The shells of the pecans do not look like store-bought pecans, as you can see. They are streaky and mottled, both the actual shell, and from the residue of the green pods they grow in. But inside, they are perfect, large and sweet... even less bitter than store-bought. They will be a lot of work, but they are definitely worth it. A side benefit of having this delicious stuff fall from the tree is that they really encourage us to rake a large portion of the lawn.
Few people seem to know this, but acorns are also edible. Because they have tannins in them, however, they must be processed a bit before you can eat them by shelling and then soaking or boiling the nutmeats in water. Red oak has the most tannins, but white oak (the kind we have) have less. In fact some varieties of white oak are sweet enough to eat from the tree. Ours are not, but they are not terribly bitter. I may be able to get away with only one boiling. I hope so, because if you put them into cold water after the first boil, it locks in the bitterness, so you have to have a fresh pot of water boiling and waiting at the boil each time. I'm not sure I want to be boiling that much water unless I'm canning.
Acorns have the appearance and texture of macadamia nuts, or at least they did to me when I taste-tested one for its tannin levels, and can be ground into a flour, or used like regular nuts once processed, or so I've read.
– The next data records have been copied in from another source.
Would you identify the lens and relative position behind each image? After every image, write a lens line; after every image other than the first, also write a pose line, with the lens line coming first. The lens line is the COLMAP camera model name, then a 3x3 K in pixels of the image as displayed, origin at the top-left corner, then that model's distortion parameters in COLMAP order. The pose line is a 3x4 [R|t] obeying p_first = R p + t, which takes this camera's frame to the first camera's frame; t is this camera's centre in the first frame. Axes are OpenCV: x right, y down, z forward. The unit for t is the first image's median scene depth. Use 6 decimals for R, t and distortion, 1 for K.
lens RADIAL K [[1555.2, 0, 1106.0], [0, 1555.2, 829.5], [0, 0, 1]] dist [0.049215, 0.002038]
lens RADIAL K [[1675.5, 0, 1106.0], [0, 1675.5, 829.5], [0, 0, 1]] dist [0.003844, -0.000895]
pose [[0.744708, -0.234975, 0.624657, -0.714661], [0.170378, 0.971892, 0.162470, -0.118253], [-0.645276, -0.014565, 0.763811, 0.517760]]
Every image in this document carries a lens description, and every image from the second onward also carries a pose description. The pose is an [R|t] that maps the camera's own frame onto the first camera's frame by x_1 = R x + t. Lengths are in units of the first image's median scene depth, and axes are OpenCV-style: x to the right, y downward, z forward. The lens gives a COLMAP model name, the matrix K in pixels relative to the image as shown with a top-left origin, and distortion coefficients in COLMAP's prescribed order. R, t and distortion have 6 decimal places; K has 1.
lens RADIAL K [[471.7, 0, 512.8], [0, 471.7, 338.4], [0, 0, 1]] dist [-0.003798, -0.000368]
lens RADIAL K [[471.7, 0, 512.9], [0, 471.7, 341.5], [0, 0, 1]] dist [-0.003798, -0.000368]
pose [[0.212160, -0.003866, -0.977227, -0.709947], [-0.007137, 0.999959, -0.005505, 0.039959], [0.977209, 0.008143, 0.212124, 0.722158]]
I have picked up quite a bucketful already, and will be experimenting. My research says that a tree the size of ours can drop a thousand pounds of acorns per season. That's a lot of wasted food, sitting on the ground. Sure, I've come across quite a few pecans and acorns with little squirrel nibbles in them, but I've thrown those on the leaf piles, to be added to the compost.
If we live here for as many years as I think we will, that thunk and roll sound, as the tree drops its fruit on our roof, is going to be making my eyes light up the first time I hear it each fall.